Renowned Navajo educator dies
FLAGSTAFF, Ariz. (AP) — Ruth Roessel, a prominent Navajo educator and writer who helped establish the first tribally controlled college in the country, has died at age 77 after a brief illness.
Roessel had been sick with pneumonia and died Friday at a hospital in Cortez, Colo., said former Navajo Nation spokesman George Hardeen. She was buried Sunday.
Roessel was born in Round Rock, Ariz., on the Navajo Nation and attended U.S. Bureau of Indian Affairs boarding schools. The experience led her and late husband Dr. Robert Roessel Sr. to develop new concepts for Navajo education programs that blended Western-styled curriculum with Navajo history, culture and language.
“They believed in that, and that’s what they preached,” said former Arizona Sen. Jack Jackson Sr. “She did a lot for Navajo education.”
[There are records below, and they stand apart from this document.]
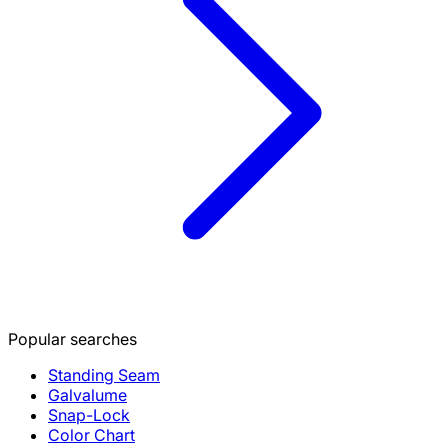
Popular searches
Standing Seam
Galvalume
Snap-Lock
Color Chart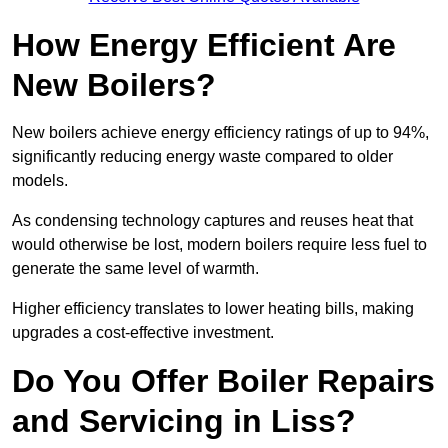
How Energy Efficient Are
New Boilers?
New boilers achieve energy efficiency ratings of up to 94%,
significantly reducing energy waste compared to older
models.
As condensing technology captures and reuses heat that
would otherwise be lost, modern boilers require less fuel to
generate the same level of warmth.
Higher efficiency translates to lower heating bills, making
upgrades a cost-effective investment.
Do You Offer Boiler Repairs
and Servicing in Liss?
Together, the Roessels founded the first school controlled by an American Indian community in 1966, now called the Rough Rock Community School. They also are credited with founding Navajo Community College, now known as Dine College, in 1968. Roessel taught at Navajo schools over several decades, including Dine College where her husband served as its first president.
She also is the author of five books on Navajo history, culture and education, and was a respected community leader.
“Ruth was just an extraordinary individual who cared so much, not only for her own family but for her extended family and all the students she ever knew,” said Peterson Zah, a former Navajo chairman and president. “She is a fine example of what being a Navajo woman is all about, and what Navajo women should be.”
Roessel is survived by her five children, 12 grandchildren and one great-grandchild.